In hardware the saying is: Faster Smaller Cheaper Pick any two. I wonder what we would say in software? More features Sooner Higher quality Pick any two?

Tony Hopkinson
Tony Hopkinson

but the fundamental idea is sound. My experinece with it on a practical level however has been patchy. Ranging from wildly successful, to management telling me I should be more aglie, while nailing my feet to the floor. Has to come from the business, unfortunately many view it as some sort on internal IT process, that will realise lot's of benefits for no outlay. I remember asking for a moscow recently, came back so far out of the original scope I thought I had the wrong document and everything had M against it. :(

Justin James
Justin James

... is from Ghostbusters: "I've worked in the private sector.

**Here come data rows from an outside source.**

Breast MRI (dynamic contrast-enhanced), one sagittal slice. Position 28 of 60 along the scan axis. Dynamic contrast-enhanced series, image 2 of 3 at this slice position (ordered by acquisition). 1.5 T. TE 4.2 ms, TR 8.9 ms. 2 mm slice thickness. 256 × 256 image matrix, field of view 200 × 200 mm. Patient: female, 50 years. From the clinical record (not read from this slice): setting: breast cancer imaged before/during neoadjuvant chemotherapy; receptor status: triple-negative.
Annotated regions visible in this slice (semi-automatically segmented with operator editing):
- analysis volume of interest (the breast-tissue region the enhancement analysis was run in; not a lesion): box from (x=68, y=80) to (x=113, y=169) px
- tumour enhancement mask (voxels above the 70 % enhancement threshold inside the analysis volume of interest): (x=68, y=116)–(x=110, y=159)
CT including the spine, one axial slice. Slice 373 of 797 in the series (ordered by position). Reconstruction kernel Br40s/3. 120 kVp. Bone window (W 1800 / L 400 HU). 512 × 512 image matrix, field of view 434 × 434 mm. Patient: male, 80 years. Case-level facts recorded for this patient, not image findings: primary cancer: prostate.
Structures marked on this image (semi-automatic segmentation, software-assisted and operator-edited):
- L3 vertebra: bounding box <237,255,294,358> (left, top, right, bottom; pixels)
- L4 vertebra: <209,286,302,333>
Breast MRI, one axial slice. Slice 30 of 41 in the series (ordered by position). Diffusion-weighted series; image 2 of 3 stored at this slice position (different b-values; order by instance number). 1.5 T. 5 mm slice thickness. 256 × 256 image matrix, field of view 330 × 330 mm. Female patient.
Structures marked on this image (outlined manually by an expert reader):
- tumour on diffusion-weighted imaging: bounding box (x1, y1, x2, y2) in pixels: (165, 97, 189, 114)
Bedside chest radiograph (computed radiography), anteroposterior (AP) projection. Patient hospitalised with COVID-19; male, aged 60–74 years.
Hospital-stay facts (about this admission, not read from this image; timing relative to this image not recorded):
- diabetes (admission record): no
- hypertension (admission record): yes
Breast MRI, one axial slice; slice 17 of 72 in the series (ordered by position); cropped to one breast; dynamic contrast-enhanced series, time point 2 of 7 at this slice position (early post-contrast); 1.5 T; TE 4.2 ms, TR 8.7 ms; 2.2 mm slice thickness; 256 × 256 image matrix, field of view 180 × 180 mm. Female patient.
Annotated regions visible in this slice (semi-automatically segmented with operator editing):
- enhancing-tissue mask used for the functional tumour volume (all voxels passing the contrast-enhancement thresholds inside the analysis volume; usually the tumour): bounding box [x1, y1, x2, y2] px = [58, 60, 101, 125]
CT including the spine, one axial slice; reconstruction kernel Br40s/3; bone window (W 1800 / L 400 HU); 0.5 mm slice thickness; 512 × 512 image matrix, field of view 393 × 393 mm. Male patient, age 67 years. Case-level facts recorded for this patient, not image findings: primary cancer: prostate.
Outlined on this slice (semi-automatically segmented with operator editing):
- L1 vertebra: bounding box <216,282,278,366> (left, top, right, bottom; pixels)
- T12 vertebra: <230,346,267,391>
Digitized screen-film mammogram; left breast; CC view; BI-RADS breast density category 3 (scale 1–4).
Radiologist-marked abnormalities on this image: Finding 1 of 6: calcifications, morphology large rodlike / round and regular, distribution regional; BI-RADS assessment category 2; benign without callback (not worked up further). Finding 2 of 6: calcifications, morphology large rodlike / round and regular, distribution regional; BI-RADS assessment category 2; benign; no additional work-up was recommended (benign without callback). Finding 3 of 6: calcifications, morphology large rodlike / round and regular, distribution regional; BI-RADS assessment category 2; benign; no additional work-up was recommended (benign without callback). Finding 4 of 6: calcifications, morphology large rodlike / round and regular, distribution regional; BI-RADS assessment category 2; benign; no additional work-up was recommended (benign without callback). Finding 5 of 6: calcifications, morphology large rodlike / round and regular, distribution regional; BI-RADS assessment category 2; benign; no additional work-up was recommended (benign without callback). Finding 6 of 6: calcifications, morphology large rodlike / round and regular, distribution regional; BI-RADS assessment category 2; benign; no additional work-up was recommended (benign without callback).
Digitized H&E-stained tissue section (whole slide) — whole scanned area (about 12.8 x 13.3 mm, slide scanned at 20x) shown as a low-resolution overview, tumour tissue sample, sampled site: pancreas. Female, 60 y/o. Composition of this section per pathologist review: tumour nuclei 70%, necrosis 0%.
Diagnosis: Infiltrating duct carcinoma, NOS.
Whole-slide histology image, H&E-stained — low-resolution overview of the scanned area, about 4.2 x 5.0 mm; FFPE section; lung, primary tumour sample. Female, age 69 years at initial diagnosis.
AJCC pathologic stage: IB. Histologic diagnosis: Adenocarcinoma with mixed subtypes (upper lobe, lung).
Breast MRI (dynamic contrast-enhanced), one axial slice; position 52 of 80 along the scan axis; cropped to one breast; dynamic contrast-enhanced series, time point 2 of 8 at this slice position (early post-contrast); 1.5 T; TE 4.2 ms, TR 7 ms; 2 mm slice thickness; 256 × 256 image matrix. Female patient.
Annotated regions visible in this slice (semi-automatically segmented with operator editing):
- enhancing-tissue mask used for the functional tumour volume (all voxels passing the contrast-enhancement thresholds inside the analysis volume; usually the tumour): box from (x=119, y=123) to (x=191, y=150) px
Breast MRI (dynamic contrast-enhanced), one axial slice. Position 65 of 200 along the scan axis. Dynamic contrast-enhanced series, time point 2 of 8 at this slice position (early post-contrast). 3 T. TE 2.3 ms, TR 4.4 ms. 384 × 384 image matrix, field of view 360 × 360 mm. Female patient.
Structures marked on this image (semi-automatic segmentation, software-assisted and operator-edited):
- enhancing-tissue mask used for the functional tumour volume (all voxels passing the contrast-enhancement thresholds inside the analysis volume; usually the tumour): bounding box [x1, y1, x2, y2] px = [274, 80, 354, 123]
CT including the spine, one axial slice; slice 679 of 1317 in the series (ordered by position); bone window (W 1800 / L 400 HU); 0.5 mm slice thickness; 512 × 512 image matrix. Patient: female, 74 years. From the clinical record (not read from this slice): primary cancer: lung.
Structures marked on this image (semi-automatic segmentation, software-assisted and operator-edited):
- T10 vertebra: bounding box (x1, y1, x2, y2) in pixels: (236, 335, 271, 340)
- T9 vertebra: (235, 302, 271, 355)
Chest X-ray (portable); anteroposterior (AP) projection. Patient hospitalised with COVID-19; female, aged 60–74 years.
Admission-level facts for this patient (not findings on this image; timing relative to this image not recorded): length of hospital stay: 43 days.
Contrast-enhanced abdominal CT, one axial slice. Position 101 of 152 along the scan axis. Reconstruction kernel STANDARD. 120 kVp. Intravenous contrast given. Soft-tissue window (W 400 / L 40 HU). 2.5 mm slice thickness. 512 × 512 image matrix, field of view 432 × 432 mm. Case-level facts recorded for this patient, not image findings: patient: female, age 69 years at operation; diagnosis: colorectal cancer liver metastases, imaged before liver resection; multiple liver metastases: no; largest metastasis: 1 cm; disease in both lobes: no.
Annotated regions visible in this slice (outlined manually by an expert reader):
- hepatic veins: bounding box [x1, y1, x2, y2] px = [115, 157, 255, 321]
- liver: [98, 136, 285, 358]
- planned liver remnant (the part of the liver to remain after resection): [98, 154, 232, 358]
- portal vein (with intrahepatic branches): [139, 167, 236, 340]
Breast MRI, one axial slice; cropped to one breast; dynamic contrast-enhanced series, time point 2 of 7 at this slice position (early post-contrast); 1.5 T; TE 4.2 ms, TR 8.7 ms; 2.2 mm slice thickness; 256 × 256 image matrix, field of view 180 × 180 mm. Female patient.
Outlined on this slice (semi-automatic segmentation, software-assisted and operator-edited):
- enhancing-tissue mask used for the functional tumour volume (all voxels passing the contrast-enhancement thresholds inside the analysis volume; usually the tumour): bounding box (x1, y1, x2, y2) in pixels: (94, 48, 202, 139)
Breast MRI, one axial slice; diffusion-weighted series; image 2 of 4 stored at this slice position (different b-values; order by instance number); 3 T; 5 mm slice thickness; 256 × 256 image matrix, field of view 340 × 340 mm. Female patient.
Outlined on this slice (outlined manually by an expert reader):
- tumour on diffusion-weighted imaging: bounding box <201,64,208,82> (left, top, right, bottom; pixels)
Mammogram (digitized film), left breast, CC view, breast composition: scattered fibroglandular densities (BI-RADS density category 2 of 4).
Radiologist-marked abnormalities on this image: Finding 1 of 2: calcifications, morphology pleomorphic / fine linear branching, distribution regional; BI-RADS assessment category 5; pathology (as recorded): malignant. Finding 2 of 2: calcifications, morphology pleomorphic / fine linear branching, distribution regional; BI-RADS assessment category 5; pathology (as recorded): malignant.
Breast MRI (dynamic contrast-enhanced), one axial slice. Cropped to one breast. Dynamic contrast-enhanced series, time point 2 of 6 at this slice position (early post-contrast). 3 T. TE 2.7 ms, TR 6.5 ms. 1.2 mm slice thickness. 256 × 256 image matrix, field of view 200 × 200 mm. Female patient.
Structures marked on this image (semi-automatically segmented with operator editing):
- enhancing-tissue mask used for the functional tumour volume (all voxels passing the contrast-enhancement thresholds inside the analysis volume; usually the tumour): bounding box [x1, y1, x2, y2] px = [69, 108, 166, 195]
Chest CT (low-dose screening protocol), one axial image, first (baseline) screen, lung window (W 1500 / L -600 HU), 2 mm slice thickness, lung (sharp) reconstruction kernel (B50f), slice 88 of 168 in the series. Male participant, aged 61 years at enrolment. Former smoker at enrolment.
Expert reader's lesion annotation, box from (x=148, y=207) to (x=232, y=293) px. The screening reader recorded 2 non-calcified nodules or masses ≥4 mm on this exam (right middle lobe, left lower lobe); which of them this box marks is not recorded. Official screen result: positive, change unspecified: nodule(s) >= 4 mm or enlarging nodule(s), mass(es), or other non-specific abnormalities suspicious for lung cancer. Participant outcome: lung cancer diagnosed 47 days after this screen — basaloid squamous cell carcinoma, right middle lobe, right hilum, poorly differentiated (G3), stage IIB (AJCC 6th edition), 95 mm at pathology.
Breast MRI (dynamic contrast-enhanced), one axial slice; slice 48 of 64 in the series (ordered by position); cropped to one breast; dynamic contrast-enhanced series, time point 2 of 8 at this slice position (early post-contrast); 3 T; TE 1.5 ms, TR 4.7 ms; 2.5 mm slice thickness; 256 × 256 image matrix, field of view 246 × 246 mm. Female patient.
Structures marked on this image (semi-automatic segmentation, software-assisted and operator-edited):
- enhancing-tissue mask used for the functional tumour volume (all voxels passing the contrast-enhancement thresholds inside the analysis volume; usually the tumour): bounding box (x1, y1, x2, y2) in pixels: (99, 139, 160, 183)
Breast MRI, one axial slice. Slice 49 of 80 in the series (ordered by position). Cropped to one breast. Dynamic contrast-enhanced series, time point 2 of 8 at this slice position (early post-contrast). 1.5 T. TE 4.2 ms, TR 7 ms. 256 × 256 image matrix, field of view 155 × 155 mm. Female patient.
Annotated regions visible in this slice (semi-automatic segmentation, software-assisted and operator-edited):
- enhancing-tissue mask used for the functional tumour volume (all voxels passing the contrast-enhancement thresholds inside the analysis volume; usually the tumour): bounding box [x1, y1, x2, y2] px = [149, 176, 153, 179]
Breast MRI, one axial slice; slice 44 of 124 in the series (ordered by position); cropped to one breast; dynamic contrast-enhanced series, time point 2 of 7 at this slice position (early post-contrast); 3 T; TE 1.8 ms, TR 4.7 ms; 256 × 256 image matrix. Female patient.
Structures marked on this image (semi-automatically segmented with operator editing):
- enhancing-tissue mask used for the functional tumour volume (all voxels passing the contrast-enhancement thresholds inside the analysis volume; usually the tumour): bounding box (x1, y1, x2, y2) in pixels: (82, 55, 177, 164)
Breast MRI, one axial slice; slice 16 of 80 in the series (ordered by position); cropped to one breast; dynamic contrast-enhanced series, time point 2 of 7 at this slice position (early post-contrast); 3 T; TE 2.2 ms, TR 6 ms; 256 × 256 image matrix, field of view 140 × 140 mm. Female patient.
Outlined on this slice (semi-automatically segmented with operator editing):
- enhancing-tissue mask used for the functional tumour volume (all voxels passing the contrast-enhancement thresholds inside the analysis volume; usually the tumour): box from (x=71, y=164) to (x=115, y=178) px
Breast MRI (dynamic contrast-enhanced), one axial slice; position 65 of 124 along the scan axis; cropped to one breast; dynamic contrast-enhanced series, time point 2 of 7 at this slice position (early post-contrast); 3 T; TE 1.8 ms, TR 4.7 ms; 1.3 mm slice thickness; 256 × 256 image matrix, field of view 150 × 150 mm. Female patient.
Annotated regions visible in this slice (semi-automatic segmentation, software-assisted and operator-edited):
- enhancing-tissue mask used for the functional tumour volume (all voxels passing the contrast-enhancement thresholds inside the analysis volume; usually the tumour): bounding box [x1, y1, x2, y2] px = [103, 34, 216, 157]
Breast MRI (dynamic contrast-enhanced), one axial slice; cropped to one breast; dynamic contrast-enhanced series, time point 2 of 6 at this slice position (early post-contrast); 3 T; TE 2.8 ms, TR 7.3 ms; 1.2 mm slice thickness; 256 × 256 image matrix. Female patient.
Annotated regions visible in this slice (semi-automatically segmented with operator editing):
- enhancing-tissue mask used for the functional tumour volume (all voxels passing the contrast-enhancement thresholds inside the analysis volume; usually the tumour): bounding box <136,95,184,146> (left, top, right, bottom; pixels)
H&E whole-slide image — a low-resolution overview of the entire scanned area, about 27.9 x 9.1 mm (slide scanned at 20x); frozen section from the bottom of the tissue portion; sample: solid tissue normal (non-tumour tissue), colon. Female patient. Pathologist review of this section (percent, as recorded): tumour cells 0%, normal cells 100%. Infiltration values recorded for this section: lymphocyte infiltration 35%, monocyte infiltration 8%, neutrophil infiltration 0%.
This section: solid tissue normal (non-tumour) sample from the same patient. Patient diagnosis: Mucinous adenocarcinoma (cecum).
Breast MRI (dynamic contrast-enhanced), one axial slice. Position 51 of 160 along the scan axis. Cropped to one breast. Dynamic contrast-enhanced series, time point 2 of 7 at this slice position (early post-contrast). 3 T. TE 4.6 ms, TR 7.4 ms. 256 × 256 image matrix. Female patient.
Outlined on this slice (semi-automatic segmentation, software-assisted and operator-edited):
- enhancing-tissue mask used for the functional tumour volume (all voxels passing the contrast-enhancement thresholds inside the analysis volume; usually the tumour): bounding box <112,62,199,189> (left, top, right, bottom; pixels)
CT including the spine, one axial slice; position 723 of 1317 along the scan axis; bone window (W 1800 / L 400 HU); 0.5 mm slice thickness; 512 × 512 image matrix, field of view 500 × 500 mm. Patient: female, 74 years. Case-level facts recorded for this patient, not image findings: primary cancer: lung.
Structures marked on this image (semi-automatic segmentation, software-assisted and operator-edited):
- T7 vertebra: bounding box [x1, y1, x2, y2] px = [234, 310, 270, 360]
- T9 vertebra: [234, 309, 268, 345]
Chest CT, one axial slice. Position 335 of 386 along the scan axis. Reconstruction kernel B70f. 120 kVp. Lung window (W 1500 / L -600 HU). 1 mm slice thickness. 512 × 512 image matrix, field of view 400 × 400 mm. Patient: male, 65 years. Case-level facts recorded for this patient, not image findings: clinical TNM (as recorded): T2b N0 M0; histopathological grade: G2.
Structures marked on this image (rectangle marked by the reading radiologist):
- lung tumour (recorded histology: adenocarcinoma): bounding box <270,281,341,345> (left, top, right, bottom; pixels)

They expect results." They may expect results, but frequently fail to provide an environment in which results can be delivered! In fact, it's the focus on getting "something now" rather than getting "something right" that produces the situation. This is the basis for a lot of the Agile stuff... impossible to change to users/customers, so find a way to work with them. It's a good thought, it really is. J.Ja

Absolutely
Absolutely

What part of that would be snarky?

Tony Hopkinson
Tony Hopkinson

Quality is an overhead in commercial software development.

Justin James
Justin James

... the OS *does* handle this. I am writing from the angle of the developers not making threads to do work. For example, on a dual core machine, if you are, say, compressing a movie, it makes a lot of sense to split the movie in half and compress half of the frames in one thread and half of the frames in the other thread; the OS is smart enough to put each of those threads on a different core, so each core is cranked at 100%. The end result? The work gets done in half as long as it would take if the movie was compressed ina single thread. But developers are not doing this kind of thing. Another optimization is to split lengthy I/O requests (DB access for large or tough queries, downloading of large files, etc.) into a seperate thread while the rest of the computations run, and re-join the I/O thread when it's output (or input) is needed. Again, a lot of folks aren't doing this. Until they start doing it, there is nothing for the OS to handle! I guarantee that of the 30 threads you see, nearly all of them are idle threads, basically event handlers waiting to be woken up. J.Ja

GoodOh
GoodOh

Sorry if I'm simply demonstrating how thick I am (wouldn't be the first time). mrogers is talking about 30 threads 'trying to run' which isn't how I would describe threads waiting for an event trigger. It seems to me we are suggesting the key issue isn't the need for OS enhancement as mrogers is seeking but rather for developers to better multi-thread their apps. Are we suggesting the mrogers is looking in the wrong place? That's what I would have thought but the original post lead me to question myself.

Tony Hopkinson
Tony Hopkinson

Doing any multi-threading would be a start. If I was writing a program to to collect data, with a print option, as a programmer, I'd probably do the printing in a separate thread and a good OS could make the decision to run it on another processor. But to provide that option to the OS, I have to isolate the printing code and 'mark it up' as something that can be run at the same time. Writing an OS that could 'look' at the code and mark it up itself..... There's some strides in providing 'hints' to the OS, but they don't make the problem any simpler. Also the Functional Programming paradigm has good possibilities, but that's an optional extra in cs courses and well beyond the skill set of the once wrote a macro MBA's businesses like to employ to code.

GoodOh
GoodOh

I am probably not 'getting it' but my understanding is that OS X 10.5 is doing much of what I think you are asking for. [url]http://www.intel.com/intel/osx/index.htm?iid=homepage+news_osx[/url] It only just made 2007 but it is out and about with a multi-core aware kernel. Perhaps you could explain what is missing so I can understand better the gaps between marketing and reality.